**Task objective:** Give back each entry verbatim.

________________________________________

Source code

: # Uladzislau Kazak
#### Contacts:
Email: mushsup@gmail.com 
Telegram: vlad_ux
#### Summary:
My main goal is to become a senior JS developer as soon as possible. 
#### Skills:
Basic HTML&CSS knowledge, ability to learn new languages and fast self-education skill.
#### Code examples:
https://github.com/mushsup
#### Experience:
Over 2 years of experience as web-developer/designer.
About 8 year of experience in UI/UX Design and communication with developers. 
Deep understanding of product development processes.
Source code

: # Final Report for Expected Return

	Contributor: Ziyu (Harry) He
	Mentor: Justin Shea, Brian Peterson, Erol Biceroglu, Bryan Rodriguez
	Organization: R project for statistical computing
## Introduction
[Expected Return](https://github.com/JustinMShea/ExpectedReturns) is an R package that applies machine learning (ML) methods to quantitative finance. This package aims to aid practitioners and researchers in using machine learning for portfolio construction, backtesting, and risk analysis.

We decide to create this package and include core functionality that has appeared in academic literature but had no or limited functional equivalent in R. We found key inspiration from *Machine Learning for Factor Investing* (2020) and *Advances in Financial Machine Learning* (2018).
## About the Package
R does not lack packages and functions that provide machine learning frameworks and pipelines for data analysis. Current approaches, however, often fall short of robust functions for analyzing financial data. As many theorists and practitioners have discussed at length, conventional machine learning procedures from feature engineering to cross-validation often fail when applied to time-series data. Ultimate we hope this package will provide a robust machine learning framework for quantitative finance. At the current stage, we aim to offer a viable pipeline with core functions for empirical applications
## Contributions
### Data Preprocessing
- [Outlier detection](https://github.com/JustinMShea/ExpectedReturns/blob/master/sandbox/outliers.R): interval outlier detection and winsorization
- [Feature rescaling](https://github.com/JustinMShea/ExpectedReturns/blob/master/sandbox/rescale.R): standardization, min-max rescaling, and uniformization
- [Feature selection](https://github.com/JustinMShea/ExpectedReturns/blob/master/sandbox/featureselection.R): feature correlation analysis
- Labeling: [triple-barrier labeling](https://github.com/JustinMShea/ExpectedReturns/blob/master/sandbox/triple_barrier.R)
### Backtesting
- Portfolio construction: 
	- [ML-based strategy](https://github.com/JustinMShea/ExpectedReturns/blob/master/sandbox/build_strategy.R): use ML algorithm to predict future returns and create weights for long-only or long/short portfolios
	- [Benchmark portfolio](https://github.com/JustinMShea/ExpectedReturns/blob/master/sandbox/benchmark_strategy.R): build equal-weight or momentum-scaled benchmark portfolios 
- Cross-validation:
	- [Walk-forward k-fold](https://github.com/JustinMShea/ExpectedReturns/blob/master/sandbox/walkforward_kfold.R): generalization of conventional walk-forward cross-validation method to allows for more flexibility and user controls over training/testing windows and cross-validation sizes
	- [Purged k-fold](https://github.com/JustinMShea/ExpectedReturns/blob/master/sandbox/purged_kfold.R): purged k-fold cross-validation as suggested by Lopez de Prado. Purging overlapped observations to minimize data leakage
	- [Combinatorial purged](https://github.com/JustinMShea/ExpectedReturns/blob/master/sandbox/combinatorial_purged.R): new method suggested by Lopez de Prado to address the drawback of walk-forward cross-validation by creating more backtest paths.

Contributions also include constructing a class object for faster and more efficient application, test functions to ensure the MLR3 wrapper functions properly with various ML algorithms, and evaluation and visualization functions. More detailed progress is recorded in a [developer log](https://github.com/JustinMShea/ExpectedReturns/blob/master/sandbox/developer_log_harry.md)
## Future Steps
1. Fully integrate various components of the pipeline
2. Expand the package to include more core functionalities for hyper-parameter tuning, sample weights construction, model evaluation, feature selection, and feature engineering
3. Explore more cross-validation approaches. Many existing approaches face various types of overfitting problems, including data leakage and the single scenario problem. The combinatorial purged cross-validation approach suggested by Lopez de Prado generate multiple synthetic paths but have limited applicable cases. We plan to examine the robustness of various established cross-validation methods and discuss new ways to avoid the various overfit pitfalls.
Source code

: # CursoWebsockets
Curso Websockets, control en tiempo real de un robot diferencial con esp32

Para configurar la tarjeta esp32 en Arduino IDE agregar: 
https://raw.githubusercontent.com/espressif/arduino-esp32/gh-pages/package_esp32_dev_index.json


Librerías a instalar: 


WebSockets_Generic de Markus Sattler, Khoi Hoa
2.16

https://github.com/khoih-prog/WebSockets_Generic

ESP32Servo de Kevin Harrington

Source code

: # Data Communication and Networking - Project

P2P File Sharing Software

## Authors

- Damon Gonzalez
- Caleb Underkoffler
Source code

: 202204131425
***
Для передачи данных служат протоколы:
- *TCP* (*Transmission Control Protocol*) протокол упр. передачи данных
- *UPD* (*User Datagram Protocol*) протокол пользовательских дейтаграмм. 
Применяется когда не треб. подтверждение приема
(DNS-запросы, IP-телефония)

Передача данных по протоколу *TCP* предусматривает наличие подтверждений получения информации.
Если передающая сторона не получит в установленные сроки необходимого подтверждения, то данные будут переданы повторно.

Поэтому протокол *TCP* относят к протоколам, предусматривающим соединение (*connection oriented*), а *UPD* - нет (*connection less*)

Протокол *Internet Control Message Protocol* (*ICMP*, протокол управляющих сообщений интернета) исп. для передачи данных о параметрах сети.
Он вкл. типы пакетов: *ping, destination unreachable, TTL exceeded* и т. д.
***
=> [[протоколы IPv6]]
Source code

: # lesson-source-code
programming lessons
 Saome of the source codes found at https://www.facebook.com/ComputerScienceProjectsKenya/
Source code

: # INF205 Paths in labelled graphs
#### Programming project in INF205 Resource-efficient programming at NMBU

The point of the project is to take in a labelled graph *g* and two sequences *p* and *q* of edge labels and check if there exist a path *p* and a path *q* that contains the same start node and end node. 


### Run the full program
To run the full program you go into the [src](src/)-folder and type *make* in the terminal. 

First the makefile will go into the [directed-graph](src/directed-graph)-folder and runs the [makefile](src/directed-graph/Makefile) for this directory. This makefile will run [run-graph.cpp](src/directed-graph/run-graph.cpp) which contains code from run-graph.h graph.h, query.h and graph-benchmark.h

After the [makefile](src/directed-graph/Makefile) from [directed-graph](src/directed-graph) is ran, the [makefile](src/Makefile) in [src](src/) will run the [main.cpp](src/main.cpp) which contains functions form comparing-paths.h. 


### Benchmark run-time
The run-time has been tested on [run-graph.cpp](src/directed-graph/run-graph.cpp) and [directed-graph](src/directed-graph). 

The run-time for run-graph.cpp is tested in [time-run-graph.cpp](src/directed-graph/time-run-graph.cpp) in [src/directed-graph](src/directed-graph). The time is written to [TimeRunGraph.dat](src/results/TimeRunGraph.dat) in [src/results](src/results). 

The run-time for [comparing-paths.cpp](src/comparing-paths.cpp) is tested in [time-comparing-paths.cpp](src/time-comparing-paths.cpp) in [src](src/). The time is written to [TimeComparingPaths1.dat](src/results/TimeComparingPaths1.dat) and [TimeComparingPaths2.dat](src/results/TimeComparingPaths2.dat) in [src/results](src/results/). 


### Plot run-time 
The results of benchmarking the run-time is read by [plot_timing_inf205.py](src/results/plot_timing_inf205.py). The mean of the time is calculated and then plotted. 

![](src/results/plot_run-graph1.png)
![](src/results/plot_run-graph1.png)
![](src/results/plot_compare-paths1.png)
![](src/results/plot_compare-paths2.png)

________________________________________

**Response box:**
Source code

: # Uladzislau Kazak
#### Contacts:
Email: mushsup@gmail.com 
Telegram: vlad_ux
#### Summary:
My main goal is to become a senior JS developer as soon as possible. 
#### Skills:
Basic HTML&CSS knowledge, ability to learn new languages and fast self-education skill.
#### Code examples:
https://github.com/mushsup
#### Experience:
Over 2 years of experience as web-developer/designer.
About 8 year of experience in UI/UX Design and communication with developers. 
Deep understanding of product development processes.
Source code

: # Final Report for Expected Return

	Contributor: Ziyu (Harry) He
	Mentor: Justin Shea, Brian Peterson, Erol Biceroglu, Bryan Rodriguez
	Organization: R project for statistical computing
## Introduction
[Expected Return](https://github.com/JustinMShea/ExpectedReturns) is an R package that applies machine learning (ML) methods to quantitative finance. This package aims to aid practitioners and researchers in using machine learning for portfolio construction, backtesting, and risk analysis.

We decide to create this package and include core functionality that has appeared in academic literature but had no or limited functional equivalent in R. We found key inspiration from *Machine Learning for Factor Investing* (2020) and *Advances in Financial Machine Learning* (2018).
## About the Package
R does not lack packages and functions that provide machine learning frameworks and pipelines for data analysis. Current approaches, however, often fall short of robust functions for analyzing financial data. As many theorists and practitioners have discussed at length, conventional machine learning procedures from feature engineering to cross-validation often fail when applied to time-series data. Ultimate we hope this package will provide a robust machine learning framework for quantitative finance. At the current stage, we aim to offer a viable pipeline with core functions for empirical applications
## Contributions
### Data Preprocessing
- [Outlier detection](https://github.com/JustinMShea/ExpectedReturns/blob/master/sandbox/outliers.R): interval outlier detection and winsorization
- [Feature rescaling](https://github.com/JustinMShea/ExpectedReturns/blob/master/sandbox/rescale.R): standardization, min-max rescaling, and uniformization
- [Feature selection](https://github.com/JustinMShea/ExpectedReturns/blob/master/sandbox/featureselection.R): feature correlation analysis
- Labeling: [triple-barrier labeling](https://github.com/JustinMShea/ExpectedReturns/blob/master/sandbox/triple_barrier.R)
### Backtesting
- Portfolio construction: 
	- [ML-based strategy](https://github.com/JustinMShea/ExpectedReturns/blob/master/sandbox/build_strategy.R): use ML algorithm to predict future returns and create weights for long-only or long/short portfolios
	- [Benchmark portfolio](https://github.com/JustinMShea/ExpectedReturns/blob/master/sandbox/benchmark_strategy.R): build equal-weight or momentum-scaled benchmark portfolios 
- Cross-validation:
	- [Walk-forward k-fold](https://github.com/JustinMShea/ExpectedReturns/blob/master/sandbox/walkforward_kfold.R): generalization of conventional walk-forward cross-validation method to allows for more flexibility and user controls over training/testing windows and cross-validation sizes
	- [Purged k-fold](https://github.com/JustinMShea/ExpectedReturns/blob/master/sandbox/purged_kfold.R): purged k-fold cross-validation as suggested by Lopez de Prado. Purging overlapped observations to minimize data leakage
	- [Combinatorial purged](https://github.com/JustinMShea/ExpectedReturns/blob/master/sandbox/combinatorial_purged.R): new method suggested by Lopez de Prado to address the drawback of walk-forward cross-validation by creating more backtest paths.

Contributions also include constructing a class object for faster and more efficient application, test functions to ensure the MLR3 wrapper functions properly with various ML algorithms, and evaluation and visualization functions. More detailed progress is recorded in a [developer log](https://github.com/JustinMShea/ExpectedReturns/blob/master/sandbox/developer_log_harry.md)
## Future Steps
1. Fully integrate various components of the pipeline
2. Expand the package to include more core functionalities for hyper-parameter tuning, sample weights construction, model evaluation, feature selection, and feature engineering
3. Explore more cross-validation approaches. Many existing approaches face various types of overfitting problems, including data leakage and the single scenario problem. The combinatorial purged cross-validation approach suggested by Lopez de Prado generate multiple synthetic paths but have limited applicable cases. We plan to examine the robustness of various established cross-validation methods and discuss new ways to avoid the various overfit pitfalls.
Source code

: # CursoWebsockets
Curso Websockets, control en tiempo real de un robot diferencial con esp32

Para configurar la tarjeta esp32 en Arduino IDE agregar: 
https://raw.githubusercontent.com/espressif/arduino-esp32/gh-pages/package_esp32_dev_index.json


Librerías a instalar: 


WebSockets_Generic de Markus Sattler, Khoi Hoa
2.16

https://github.com/khoih-prog/WebSockets_Generic

ESP32Servo de Kevin Harrington

Source code

: # Data Communication and Networking - Project

P2P File Sharing Software

## Authors

- Damon Gonzalez
- Caleb Underkoffler
Source code

: 202204131425
***
Для передачи данных служат протоколы:
- *TCP* (*Transmission Control Protocol*) протокол упр. передачи данных
- *UPD* (*User Datagram Protocol*) протокол пользовательских дейтаграмм. 
Применяется когда не треб. подтверждение приема
(DNS-запросы, IP-телефония)

Передача данных по протоколу *TCP* предусматривает наличие подтверждений получения информации.
Если передающая сторона не получит в установленные сроки необходимого подтверждения, то данные будут переданы повторно.

Поэтому протокол *TCP* относят к протоколам, предусматривающим соединение (*connection oriented*), а *UPD* - нет (*connection less*)

Протокол *Internet Control Message Protocol* (*ICMP*, протокол управляющих сообщений интернета) исп. для передачи данных о параметрах сети.
Он вкл. типы пакетов: *ping, destination unreachable, TTL exceeded* и т. д.
***
=> [[протоколы IPv6]]
Source code

: # lesson-source-code
programming lessons
 Saome of the source codes found at https://www.facebook.com/ComputerScienceProjectsKenya/
Source code

: # INF205 Paths in labelled graphs
#### Programming project in INF205 Resource-efficient programming at NMBU

The point of the project is to take in a labelled graph *g* and two sequences *p* and *q* of edge labels and check if there exist a path *p* and a path *q* that contains the same start node and end node. 


### Run the full program
To run the full program you go into the [src](src/)-folder and type *make* in the terminal. 

First the makefile will go into the [directed-graph](src/directed-graph)-folder and runs the [makefile](src/directed-graph/Makefile) for this directory. This makefile will run [run-graph.cpp](src/directed-graph/run-graph.cpp) which contains code from run-graph.h graph.h, query.h and graph-benchmark.h

After the [makefile](src/directed-graph/Makefile) from [directed-graph](src/directed-graph) is ran, the [makefile](src/Makefile) in [src](src/) will run the [main.cpp](src/main.cpp) which contains functions form comparing-paths.h. 


### Benchmark run-time
The run-time has been tested on [run-graph.cpp](src/directed-graph/run-graph.cpp) and [directed-graph](src/directed-graph). 

The run-time for run-graph.cpp is tested in [time-run-graph.cpp](src/directed-graph/time-run-graph.cpp) in [src/directed-graph](src/directed-graph). The time is written to [TimeRunGraph.dat](src/results/TimeRunGraph.dat) in [src/results](src/results). 

The run-time for [comparing-paths.cpp](src/comparing-paths.cpp) is tested in [time-comparing-paths.cpp](src/time-comparing-paths.cpp) in [src](src/). The time is written to [TimeComparingPaths1.dat](src/results/TimeComparingPaths1.dat) and [TimeComparingPaths2.dat](src/results/TimeComparingPaths2.dat) in [src/results](src/results/). 


### Plot run-time 
The results of benchmarking the run-time is read by [plot_timing_inf205.py](src/results/plot_timing_inf205.py). The mean of the time is calculated and then plotted. 

![](src/results/plot_run-graph1.png)
![](src/results/plot_run-graph1.png)
![](src/results/plot_compare-paths1.png)
![](src/results/plot_compare-paths2.png)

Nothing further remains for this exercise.